Quote every line of text in the data below word for word. Leave the pictures out of your answer.

[DATA TO USE]

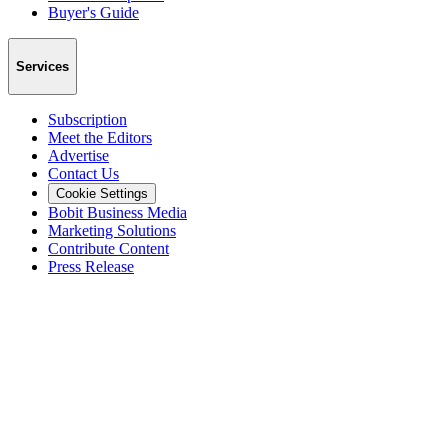
Buyer's Guide
Services
Subscription
Meet the Editors
Advertise
Contact Us
Cookie Settings
Bobit Business Media
Marketing Solutions
Contribute Content
Press Release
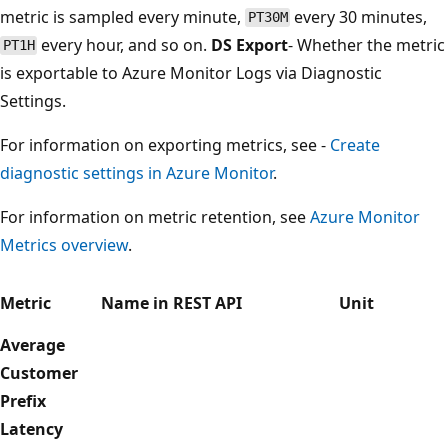
metric is sampled every minute,
every 30 minutes,
PT30M
every hour, and so on.
DS Export
- Whether the metric
PT1H
is exportable to Azure Monitor Logs via Diagnostic
Settings.
For information on exporting metrics, see -
Create
diagnostic settings in Azure Monitor
.
For information on metric retention, see
Azure Monitor
Metrics overview
.
Metric
Name in REST API
Unit
Average
Customer
Prefix
Latency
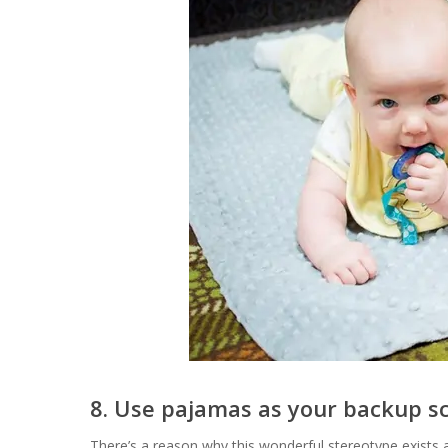
8. Use pajamas as your backup s
There’s a reason why this wonderful stereotype exis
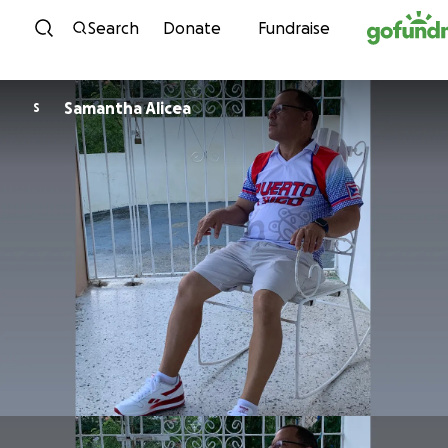
Skip to content
Search
Donate
Fundraise
Samantha Alicea
S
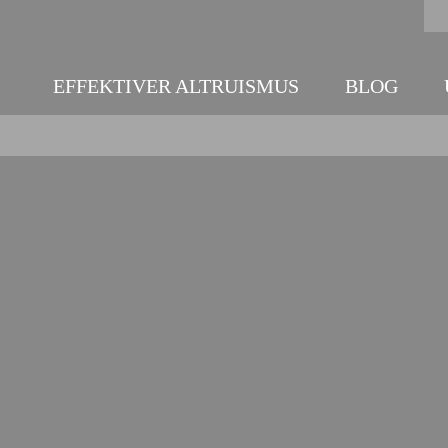
EFFEKTIVER ALTRUISMUS
BLOG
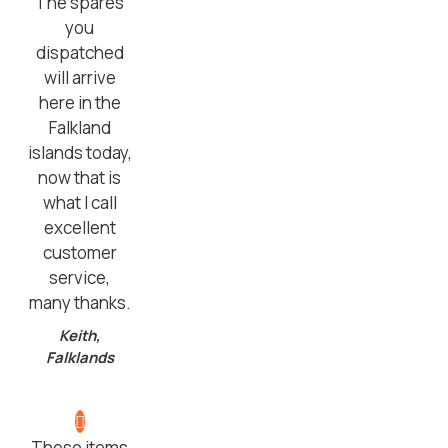
The spares
you
dispatched
will arrive
here in the
Falkland
islands today,
now that is
what I call
excellent
customer
service,
many thanks.
Keith,
Falklands
These items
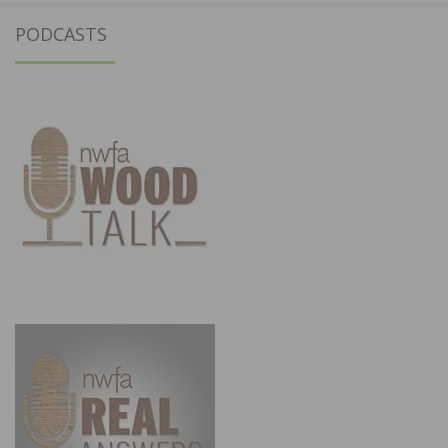
PODCASTS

[/DATA TO USE]

| RESULT OF THE TASK |
Buyer's Guide
Services
Subscription
Meet the Editors
Advertise
Contact Us
Cookie Settings
Bobit Business Media
Marketing Solutions
Contribute Content
Press Release
metric is sampled every minute,
every 30 minutes,
PT30M
every hour, and so on.
DS Export
- Whether the metric
PT1H
is exportable to Azure Monitor Logs via Diagnostic
Settings.
For information on exporting metrics, see -
Create
diagnostic settings in Azure Monitor
.
For information on metric retention, see
Azure Monitor
Metrics overview
.
Metric
Name in REST API
Unit
Average
Customer
Prefix
Latency
8. Use pajamas as your backup s
There’s a reason why this wonderful stereotype exis
Skip to content
Search
Donate
Fundraise
Samantha Alicea
S
EFFEKTIVER ALTRUISMUS
BLOG
The spares
you
dispatched
will arrive
here in the
Falkland
islands today,
now that is
what I call
excellent
customer
service,
many thanks.
Keith,
Falklands
These items
PODCASTS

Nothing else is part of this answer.